→ **Task prompt**:
From top to bottom, retype the data exactly, passing over any picture.

→ **Data provided**:
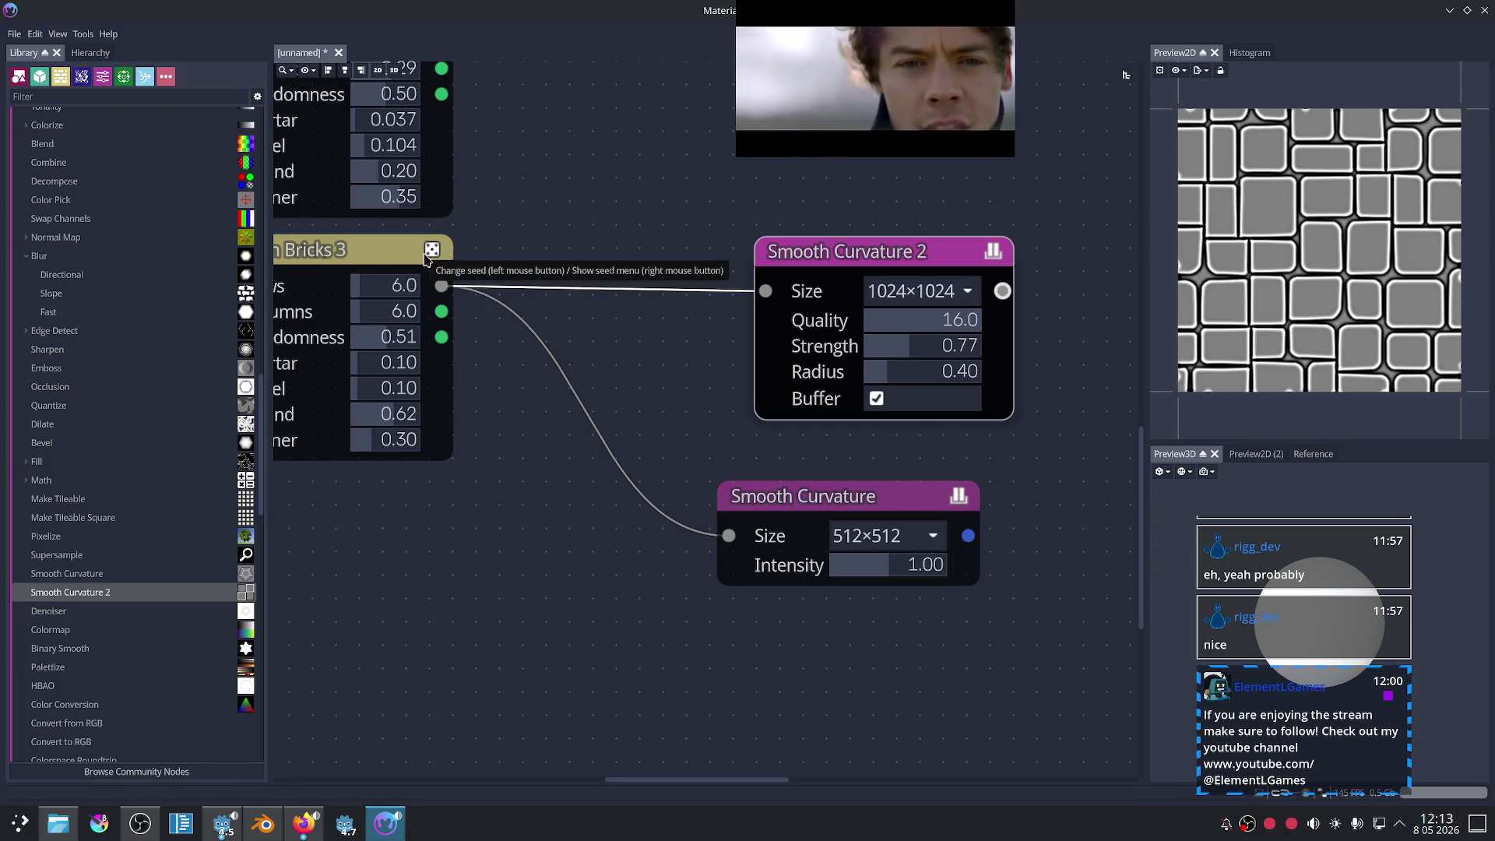
left_click(427, 255)
left_click(427, 255)
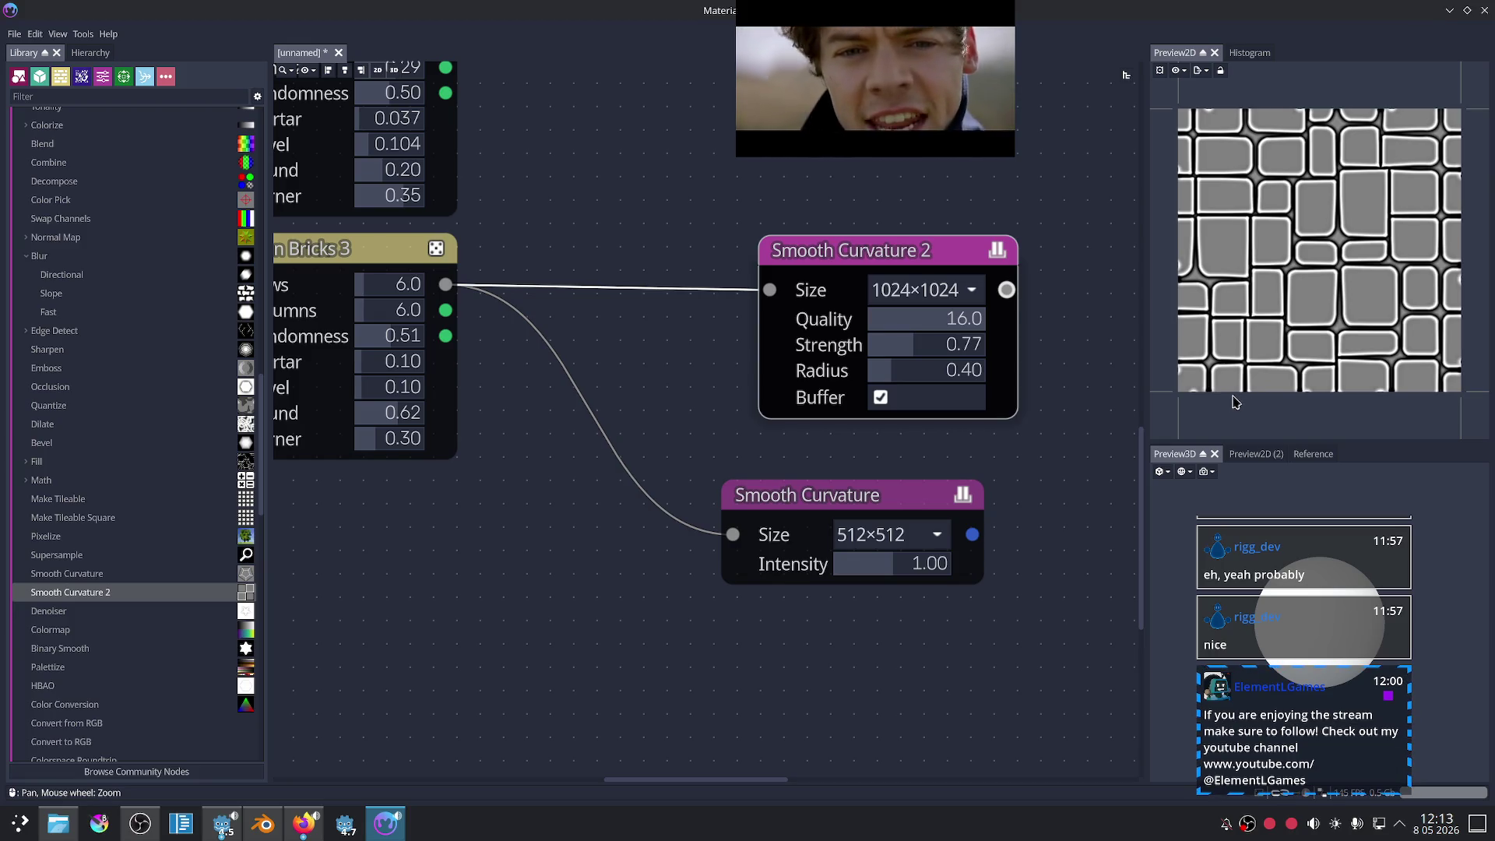
- Show the Uneven Bricks 3 tile mask in the 2D preview and open the 3D preview model options
scroll(977, 436, "down", 1)
middle_click_drag(768, 424, 816, 421)
left_click(504, 280)
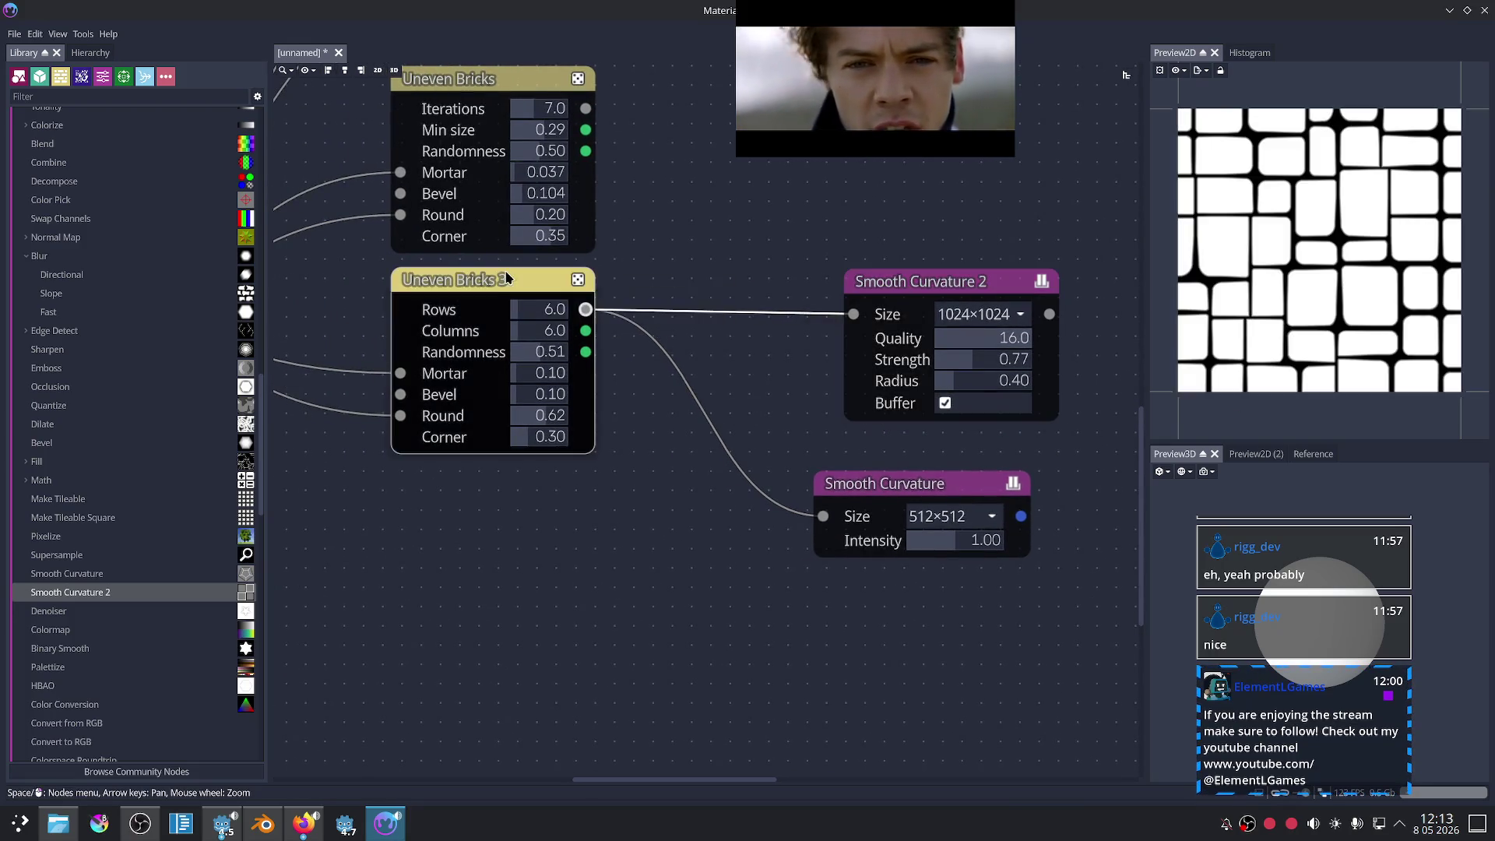
mouse_move(690, 464)
middle_mouse_down()
mouse_move(669, 450)
mouse_move(670, 464)
middle_mouse_up()
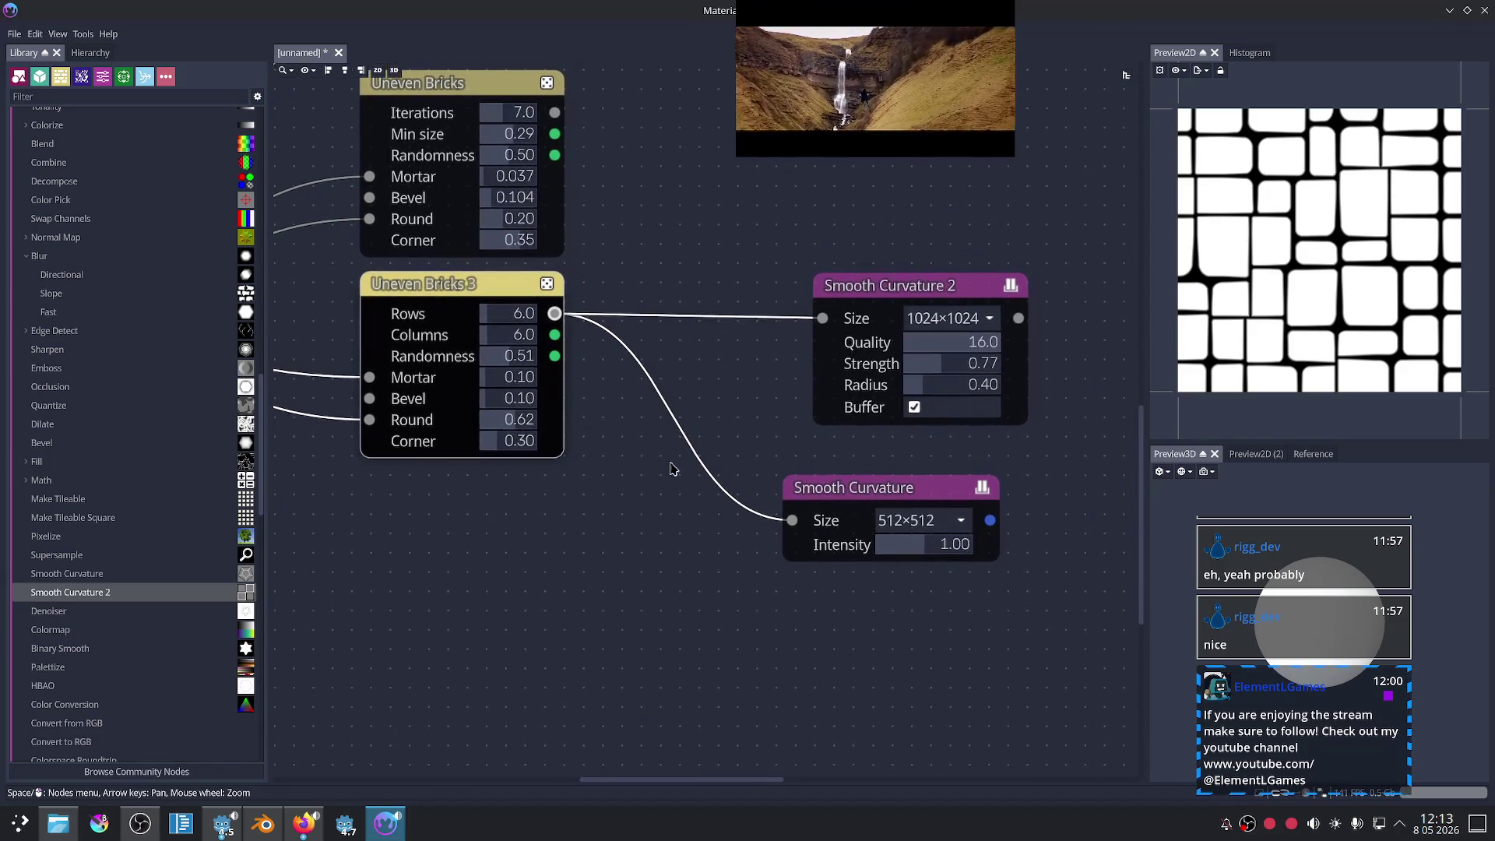
left_click(1206, 473)
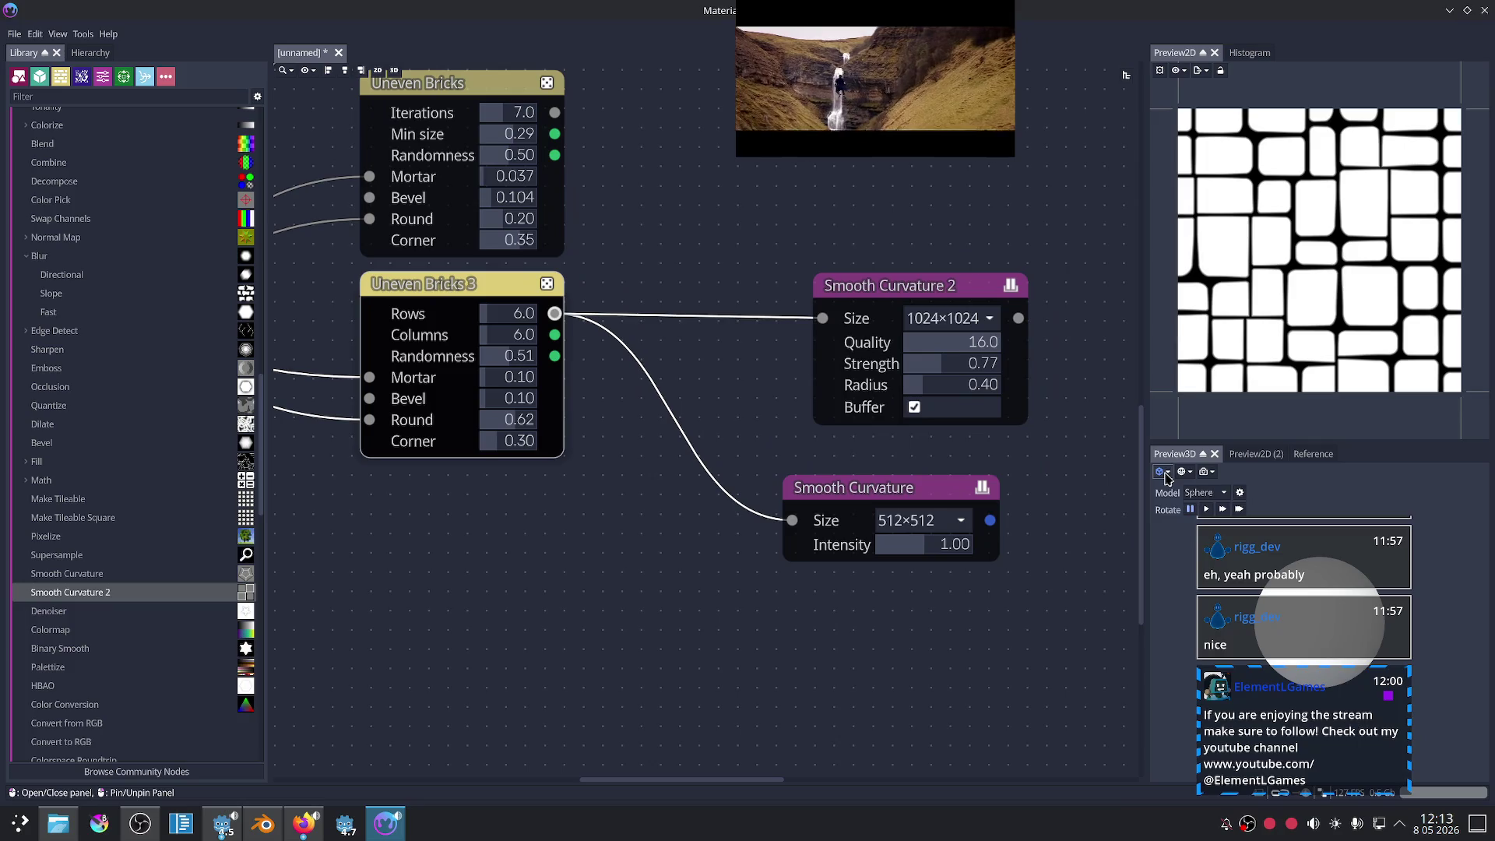
- Place Static PBR Material below Smooth Curvature 2 and connect Smooth Curvature 2 to its Albedo
left_click(1202, 493)
mouse_move(1246, 498)
left_mouse_down()
mouse_move(1085, 524)
mouse_move(466, 524)
left_mouse_up()
scroll(1012, 494, "down", 3)
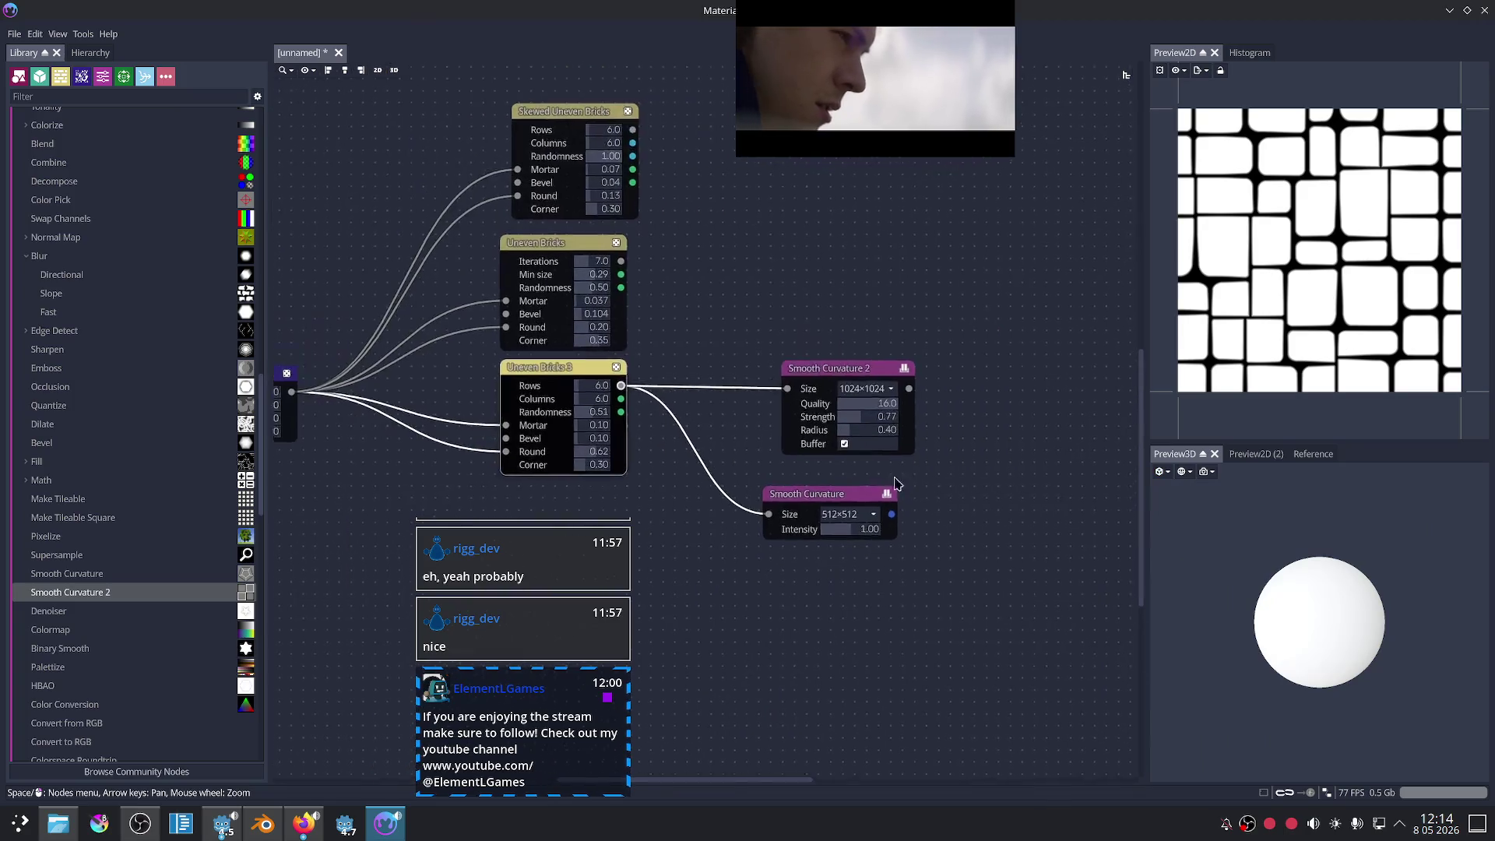
middle_click_drag(1012, 495, 623, 436)
scroll(754, 374, "down", 2)
middle_click_drag(753, 373, 939, 277)
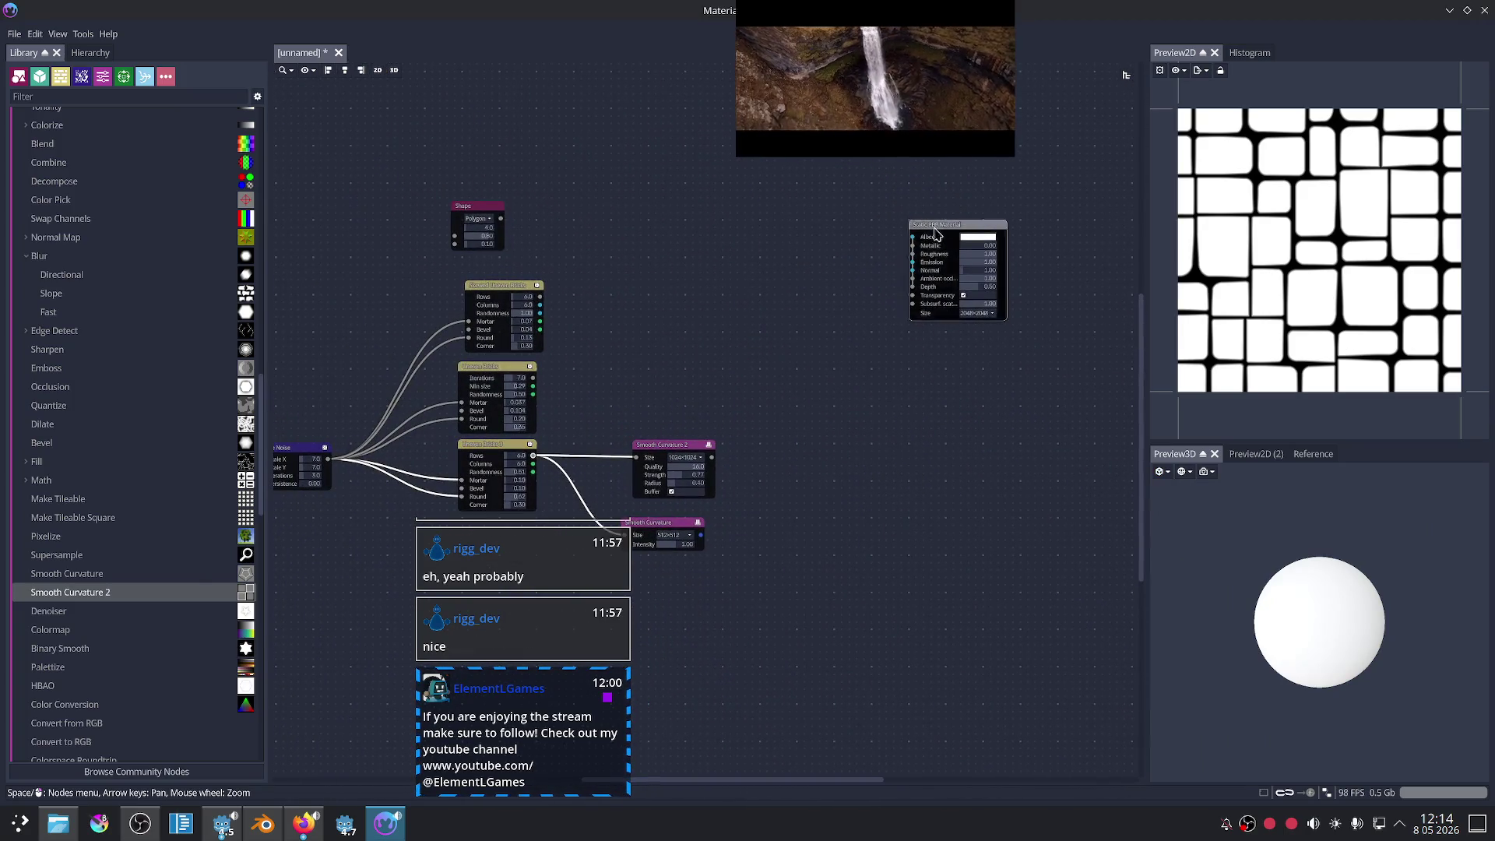
left_click_drag(940, 277, 851, 454)
scroll(838, 411, "up", 3)
mouse_move(657, 352)
left_mouse_down()
mouse_move(670, 377)
mouse_move(941, 387)
left_mouse_up()
scroll(1375, 679, "up", 2)
- Rotate the preview sphere, then disconnect Value Noise from Uneven Bricks 3's Mortar and Round
mouse_move(1339, 685)
left_mouse_down()
mouse_move(1333, 621)
mouse_move(1324, 662)
left_mouse_up()
scroll(1333, 620, "up", 2)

→ **Task result**:
left_click(427, 255)
left_click(427, 255)
- Show the Uneven Bricks 3 tile mask in the 2D preview and open the 3D preview model options
scroll(977, 436, "down", 1)
middle_click_drag(768, 424, 816, 421)
left_click(504, 280)
mouse_move(690, 464)
middle_mouse_down()
mouse_move(669, 450)
mouse_move(670, 464)
middle_mouse_up()
left_click(1206, 473)
- Place Static PBR Material below Smooth Curvature 2 and connect Smooth Curvature 2 to its Albedo
left_click(1202, 493)
mouse_move(1246, 498)
left_mouse_down()
mouse_move(1085, 524)
mouse_move(466, 524)
left_mouse_up()
scroll(1012, 494, "down", 3)
middle_click_drag(1012, 495, 623, 436)
scroll(754, 374, "down", 2)
middle_click_drag(753, 373, 939, 277)
left_click_drag(940, 277, 851, 454)
scroll(838, 411, "up", 3)
mouse_move(657, 352)
left_mouse_down()
mouse_move(670, 377)
mouse_move(941, 387)
left_mouse_up()
scroll(1375, 679, "up", 2)
- Rotate the preview sphere, then disconnect Value Noise from Uneven Bricks 3's Mortar and Round
mouse_move(1339, 685)
left_mouse_down()
mouse_move(1333, 621)
mouse_move(1324, 662)
left_mouse_up()
scroll(1333, 620, "up", 2)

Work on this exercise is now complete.